House debates

Monday, 22 May 2017

Private Members' Business

Schools

5:56 pm

Photo of Julia BanksJulia Banks (Chisholm, Liberal Party) Share this | Hansard source

Chisholm, in Melbourne's east, is the third most culturally diverse electorate in Australia, and it follows that there is a diversity in different school offerings. Ultimately, every child needs quality teachers and schools with the right resources and the right tools and programs in place so that they can succeed. That is exactly what the Turnbull government's $18.6 billion quality schools plan will deliver.

The leadership in principals in Chisholm schools reflects the quality of the teachers. Great leaders know that it is important to rely on the facts and truth—a fundamental core value—not least because of the importance to pass this on to their children and students. Labor's opposition and untruths in relation to the education reforms and people running scare campaigns for the sake of political pointscoring or for trying to get a special deal for their school sector should cease. I know this because these past few weeks I have communicated and met with all the principals of schools across Chisholm and, despite the scare tactics by commentators and Labor, the principals invariably have embraced the Turnbull government's quality schools program. The teachers, parents and, indeed, senior students I have spoken to in Chisholm equally want fact, not fiction. They seek to be, understandably, alert and informed. They know that their school stands to benefit from the increased funding, which is transparent for all to see on the school funding estimator. In fact, their greatest concern is more about the alarmist untruths and misleading commentary made by Labor about the future of their children's education—all of which is counterproductive to the philosophy of Gonski 2.0.

The Turnbull government's education reforms and needs based funding model for schools, as endorsed by David Gonski, are about fairness. We are treating all non-government schools identically, with none of the special deals that Labor dealt out based on background or faith. There are no more Labor generated secret deals. Forty-seven schools, in every sector, in every local community in the electorate of Chisholm will be receiving significant increases in funding because of our needs based funding program. The fact is that every single Catholic school based in Chisholm will see increased funding. The fact is the Catholic schooling system around Australia will receive more than $1.2 billion extra over the next four years and around $3.4 billion extra over the next 10 years.

In relation to systemic arrangements—that is, schools that operate as systems, including the Catholic schooling system around the country—they will still continue to receive their funding as a lump sum funding entitlement, enabling them to redistribute that money across their schools as they see fit. There is no reason, with that scale of additional funding flowing into their schools, that fees need to increase anywhere around the country.
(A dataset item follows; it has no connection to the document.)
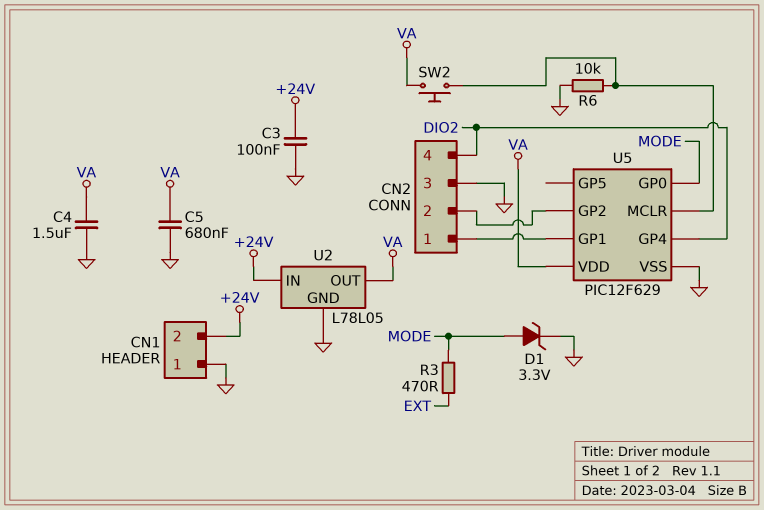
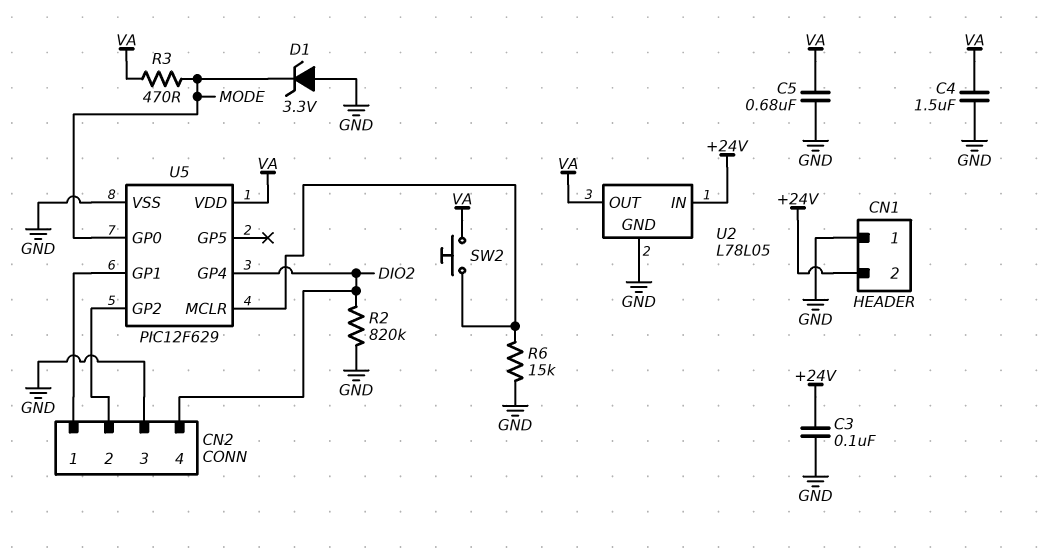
D1: zener 3.3V (A MODE, K GND) -> zener 3.3V (A GND, K MODE)
R2: none -> 820k (DIO2, GND)
R3: 470 (EXT, MODE) -> 470 (MODE, VA)
R6: 10k (GND, U5/MCLR) -> 15k (GND, U5/MCLR)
If they do, that is a decision for the Catholic education authorities, who are responsible for allocating that lump sum.

The total increase in federal government funding for schools in Chisholm over the next 10 years is $244 million. This is great news for the primary and secondary schools in Chisholm and, indeed, across Australia. There are over 20,000 students in Chisholm who will stand to benefit. Importantly, our increased funding will be tied to reforms that evidence shows make a real difference to supporting our teachers and schools and to improving student outcomes. This is a fair system that is good for students, good for parents and good for teachers.

David Gonski stood alongside the Prime Minister and Minister Birmingham in announcing our $18.6 billion investment in school funding, which entails a comprehensive rewrite of the way school funding occurs so that every school across the country is treated in an equal way, based on their own need and circumstance. The Quality Schools program is realising the vision of David Gonski in a measured and pragmatic way. This government is applying an honest, straightforward and comprehensive outline of the intent behind the recommendations of the Gonski report that was handed down six years ago.

The Turnbull government is delivering a uniform model for school funding, and it is under that uniform model that we are able to invest more into the students who need it most. The Turnbull-Birmingham reforms are sensible, pragmatic and fair. They are based on facts, not fiction. The principals and teachers who I have spoken to quite are justifiably alert to the changes but not alarmed by the rhetoric and emotive baseless language. Most importantly, these reforms are needs based so, regardless of which name, faith or sector is on the school gate, every Aussie kid has the same opportunity.